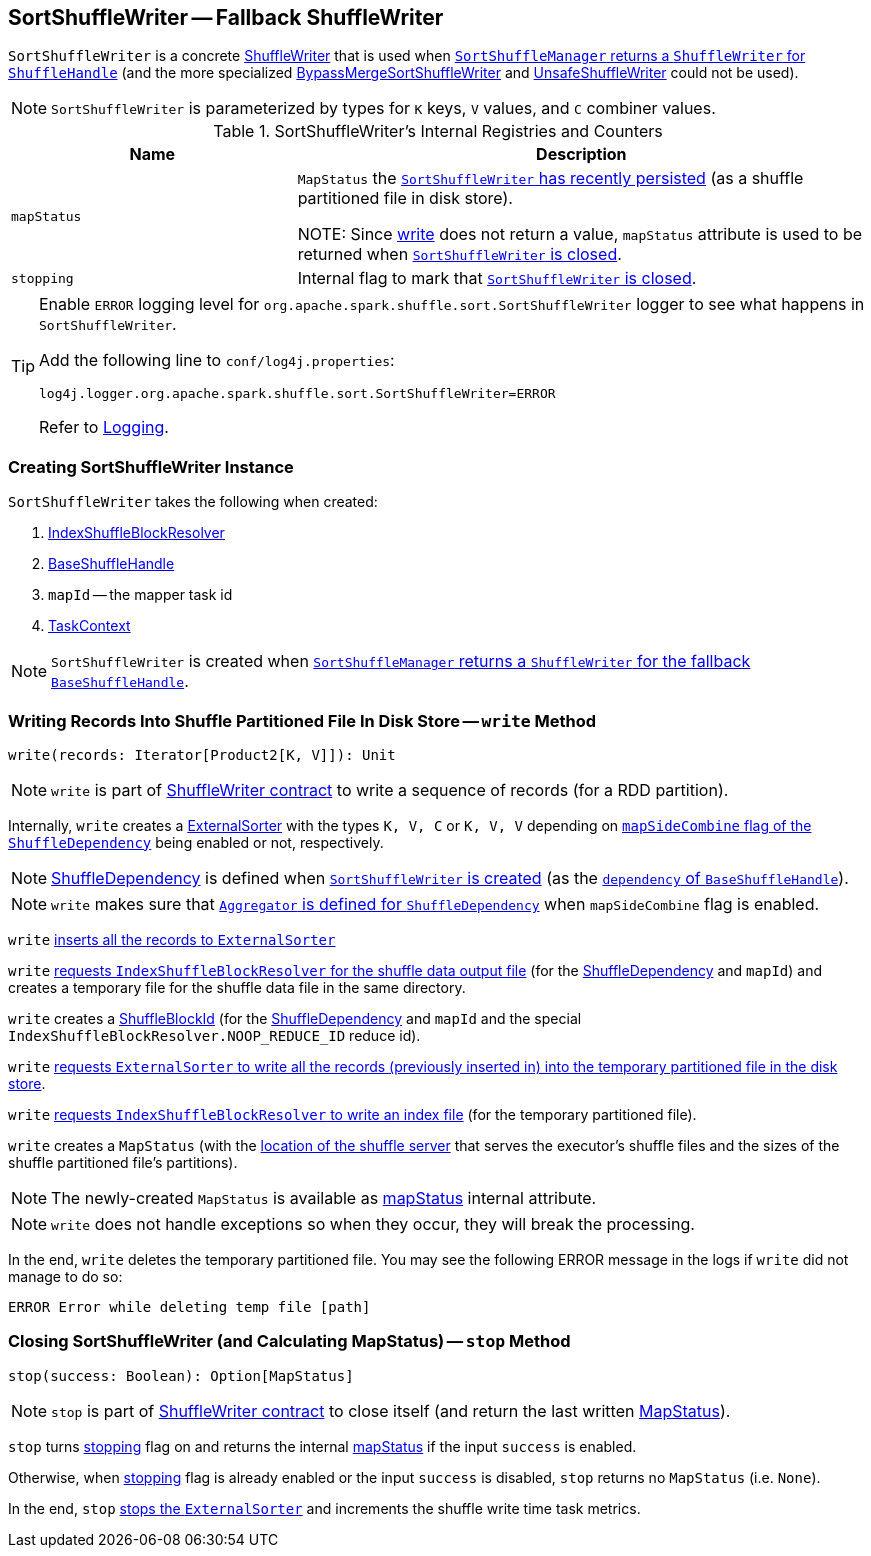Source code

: == [[SortShuffleWriter]] SortShuffleWriter -- Fallback ShuffleWriter

`SortShuffleWriter` is a concrete link:spark-ShuffleWriter.adoc[ShuffleWriter] that is used when link:spark-SortShuffleManager.adoc#getWriter[`SortShuffleManager` returns a `ShuffleWriter` for `ShuffleHandle`] (and the more specialized link:spark-BypassMergeSortShuffleWriter.adoc[BypassMergeSortShuffleWriter] and link:spark-UnsafeShuffleWriter.adoc[UnsafeShuffleWriter] could not be used).

NOTE: `SortShuffleWriter` is parameterized by types for `K` keys, `V` values, and `C` combiner values.

[[internal-registries]]
.SortShuffleWriter's Internal Registries and Counters
[cols="1,2",options="header",width="100%"]
|===
| Name
| Description

| [[mapStatus]] `mapStatus`
| `MapStatus` the <<write, `SortShuffleWriter` has recently persisted>> (as a shuffle partitioned file in disk store).

NOTE: Since <<write, write>> does not return a value, `mapStatus` attribute is used to be returned when <<stop, `SortShuffleWriter` is closed>>.

| [[stopping]] `stopping`
| Internal flag to mark that <<stop, `SortShuffleWriter` is closed>>.
|===

[TIP]
====
Enable `ERROR` logging level for `org.apache.spark.shuffle.sort.SortShuffleWriter` logger to see what happens in `SortShuffleWriter`.

Add the following line to `conf/log4j.properties`:

```
log4j.logger.org.apache.spark.shuffle.sort.SortShuffleWriter=ERROR
```

Refer to link:spark-logging.adoc[Logging].
====

=== [[creating-instance]] Creating SortShuffleWriter Instance

`SortShuffleWriter` takes the following when created:

1. link:spark-IndexShuffleBlockResolver.adoc[IndexShuffleBlockResolver]
2. link:spark-BaseShuffleHandle.adoc[BaseShuffleHandle]
3. `mapId` -- the mapper task id
4. link:spark-TaskContext.adoc[TaskContext]

NOTE: `SortShuffleWriter` is created when link:spark-SortShuffleManager.adoc#getWriter[`SortShuffleManager` returns a `ShuffleWriter` for the fallback `BaseShuffleHandle`].

=== [[write]] Writing Records Into Shuffle Partitioned File In Disk Store -- `write` Method

[source, scala]
----
write(records: Iterator[Product2[K, V]]): Unit
----

NOTE: `write` is part of link:spark-ShuffleWriter.adoc#contract[ShuffleWriter contract] to write a sequence of records (for a RDD partition).

Internally, `write` creates a link:spark-ExternalSorter.adoc[ExternalSorter] with the types `K, V, C` or `K, V, V` depending on link:spark-rdd-ShuffleDependency.adoc#mapSideCombine[`mapSideCombine` flag of the `ShuffleDependency`] being enabled or not, respectively.

NOTE: link:spark-rdd-ShuffleDependency.adoc[ShuffleDependency] is defined when <<creating-instance, `SortShuffleWriter` is created>> (as the link:spark-BaseShuffleHandle.adoc#dependency[`dependency` of `BaseShuffleHandle`]).

NOTE: `write` makes sure that link:spark-rdd-ShuffleDependency.adoc#aggregator[`Aggregator` is defined for `ShuffleDependency`] when `mapSideCombine` flag is enabled.

`write` link:spark-ExternalSorter.adoc#insertAll[inserts all the records to `ExternalSorter`]

`write` link:spark-IndexShuffleBlockResolver.adoc#getDataFile[requests `IndexShuffleBlockResolver` for the shuffle data output file] (for the link:spark-rdd-ShuffleDependency.adoc[ShuffleDependency] and `mapId`) and creates a temporary file for the shuffle data file in the same directory.

`write` creates a link:spark-BlockDataManager.adoc#ShuffleBlockId[ShuffleBlockId] (for the link:spark-rdd-ShuffleDependency.adoc[ShuffleDependency] and `mapId` and the special `IndexShuffleBlockResolver.NOOP_REDUCE_ID` reduce id).

`write` link:spark-ExternalSorter.adoc#writePartitionedFile[requests `ExternalSorter` to write all the records (previously inserted in) into the temporary partitioned file in the disk store].

`write` link:spark-IndexShuffleBlockResolver.adoc#writeIndexFileAndCommit[requests `IndexShuffleBlockResolver` to write an index file] (for the temporary partitioned file).

`write` creates a `MapStatus` (with the link:spark-BlockManager.adoc#shuffleServerId[location of the shuffle server] that serves the executor's shuffle files and the sizes of the shuffle partitioned file's partitions).

NOTE: The newly-created `MapStatus` is available as <<mapStatus, mapStatus>> internal attribute.

NOTE: `write` does not handle exceptions so when they occur, they will break the processing.

In the end, `write` deletes the temporary partitioned file. You may see the following ERROR message in the logs if `write` did not manage to do so:

```
ERROR Error while deleting temp file [path]
```

=== [[stop]] Closing SortShuffleWriter (and Calculating MapStatus) -- `stop` Method

[source, scala]
----
stop(success: Boolean): Option[MapStatus]
----

NOTE: `stop` is part of link:spark-ShuffleWriter.adoc#contract[ShuffleWriter contract] to close itself (and return the last written link:spark-scheduler-MapStatus.adoc[MapStatus]).

`stop` turns <<stopping, stopping>> flag on and returns the internal <<mapStatus, mapStatus>> if the input `success` is enabled.

Otherwise, when <<stopping, stopping>> flag is already enabled or the input `success` is disabled, `stop` returns no `MapStatus` (i.e. `None`).

In the end, `stop` link:spark-ExternalSorter.adoc#stop[stops the `ExternalSorter`] and increments the shuffle write time task metrics.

* * * * * * * * *

= Assigned task =
Return every entry of the data above verbatim, with no images included.

= Exercise solution =
Source code

: == [[SortShuffleWriter]] SortShuffleWriter -- Fallback ShuffleWriter

`SortShuffleWriter` is a concrete link:spark-ShuffleWriter.adoc[ShuffleWriter] that is used when link:spark-SortShuffleManager.adoc#getWriter[`SortShuffleManager` returns a `ShuffleWriter` for `ShuffleHandle`] (and the more specialized link:spark-BypassMergeSortShuffleWriter.adoc[BypassMergeSortShuffleWriter] and link:spark-UnsafeShuffleWriter.adoc[UnsafeShuffleWriter] could not be used).

NOTE: `SortShuffleWriter` is parameterized by types for `K` keys, `V` values, and `C` combiner values.

[[internal-registries]]
.SortShuffleWriter's Internal Registries and Counters
[cols="1,2",options="header",width="100%"]
|===
| Name
| Description

| [[mapStatus]] `mapStatus`
| `MapStatus` the <<write, `SortShuffleWriter` has recently persisted>> (as a shuffle partitioned file in disk store).

NOTE: Since <<write, write>> does not return a value, `mapStatus` attribute is used to be returned when <<stop, `SortShuffleWriter` is closed>>.

| [[stopping]] `stopping`
| Internal flag to mark that <<stop, `SortShuffleWriter` is closed>>.
|===

[TIP]
====
Enable `ERROR` logging level for `org.apache.spark.shuffle.sort.SortShuffleWriter` logger to see what happens in `SortShuffleWriter`.

Add the following line to `conf/log4j.properties`:

```
log4j.logger.org.apache.spark.shuffle.sort.SortShuffleWriter=ERROR
```

Refer to link:spark-logging.adoc[Logging].
====

=== [[creating-instance]] Creating SortShuffleWriter Instance

`SortShuffleWriter` takes the following when created:

1. link:spark-IndexShuffleBlockResolver.adoc[IndexShuffleBlockResolver]
2. link:spark-BaseShuffleHandle.adoc[BaseShuffleHandle]
3. `mapId` -- the mapper task id
4. link:spark-TaskContext.adoc[TaskContext]

NOTE: `SortShuffleWriter` is created when link:spark-SortShuffleManager.adoc#getWriter[`SortShuffleManager` returns a `ShuffleWriter` for the fallback `BaseShuffleHandle`].

=== [[write]] Writing Records Into Shuffle Partitioned File In Disk Store -- `write` Method

[source, scala]
----
write(records: Iterator[Product2[K, V]]): Unit
----

NOTE: `write` is part of link:spark-ShuffleWriter.adoc#contract[ShuffleWriter contract] to write a sequence of records (for a RDD partition).

Internally, `write` creates a link:spark-ExternalSorter.adoc[ExternalSorter] with the types `K, V, C` or `K, V, V` depending on link:spark-rdd-ShuffleDependency.adoc#mapSideCombine[`mapSideCombine` flag of the `ShuffleDependency`] being enabled or not, respectively.

NOTE: link:spark-rdd-ShuffleDependency.adoc[ShuffleDependency] is defined when <<creating-instance, `SortShuffleWriter` is created>> (as the link:spark-BaseShuffleHandle.adoc#dependency[`dependency` of `BaseShuffleHandle`]).

NOTE: `write` makes sure that link:spark-rdd-ShuffleDependency.adoc#aggregator[`Aggregator` is defined for `ShuffleDependency`] when `mapSideCombine` flag is enabled.

`write` link:spark-ExternalSorter.adoc#insertAll[inserts all the records to `ExternalSorter`]

`write` link:spark-IndexShuffleBlockResolver.adoc#getDataFile[requests `IndexShuffleBlockResolver` for the shuffle data output file] (for the link:spark-rdd-ShuffleDependency.adoc[ShuffleDependency] and `mapId`) and creates a temporary file for the shuffle data file in the same directory.

`write` creates a link:spark-BlockDataManager.adoc#ShuffleBlockId[ShuffleBlockId] (for the link:spark-rdd-ShuffleDependency.adoc[ShuffleDependency] and `mapId` and the special `IndexShuffleBlockResolver.NOOP_REDUCE_ID` reduce id).

`write` link:spark-ExternalSorter.adoc#writePartitionedFile[requests `ExternalSorter` to write all the records (previously inserted in) into the temporary partitioned file in the disk store].

`write` link:spark-IndexShuffleBlockResolver.adoc#writeIndexFileAndCommit[requests `IndexShuffleBlockResolver` to write an index file] (for the temporary partitioned file).

`write` creates a `MapStatus` (with the link:spark-BlockManager.adoc#shuffleServerId[location of the shuffle server] that serves the executor's shuffle files and the sizes of the shuffle partitioned file's partitions).

NOTE: The newly-created `MapStatus` is available as <<mapStatus, mapStatus>> internal attribute.

NOTE: `write` does not handle exceptions so when they occur, they will break the processing.

In the end, `write` deletes the temporary partitioned file. You may see the following ERROR message in the logs if `write` did not manage to do so:

```
ERROR Error while deleting temp file [path]
```

=== [[stop]] Closing SortShuffleWriter (and Calculating MapStatus) -- `stop` Method

[source, scala]
----
stop(success: Boolean): Option[MapStatus]
----

NOTE: `stop` is part of link:spark-ShuffleWriter.adoc#contract[ShuffleWriter contract] to close itself (and return the last written link:spark-scheduler-MapStatus.adoc[MapStatus]).

`stop` turns <<stopping, stopping>> flag on and returns the internal <<mapStatus, mapStatus>> if the input `success` is enabled.

Otherwise, when <<stopping, stopping>> flag is already enabled or the input `success` is disabled, `stop` returns no `MapStatus` (i.e. `None`).

In the end, `stop` link:spark-ExternalSorter.adoc#stop[stops the `ExternalSorter`] and increments the shuffle write time task metrics.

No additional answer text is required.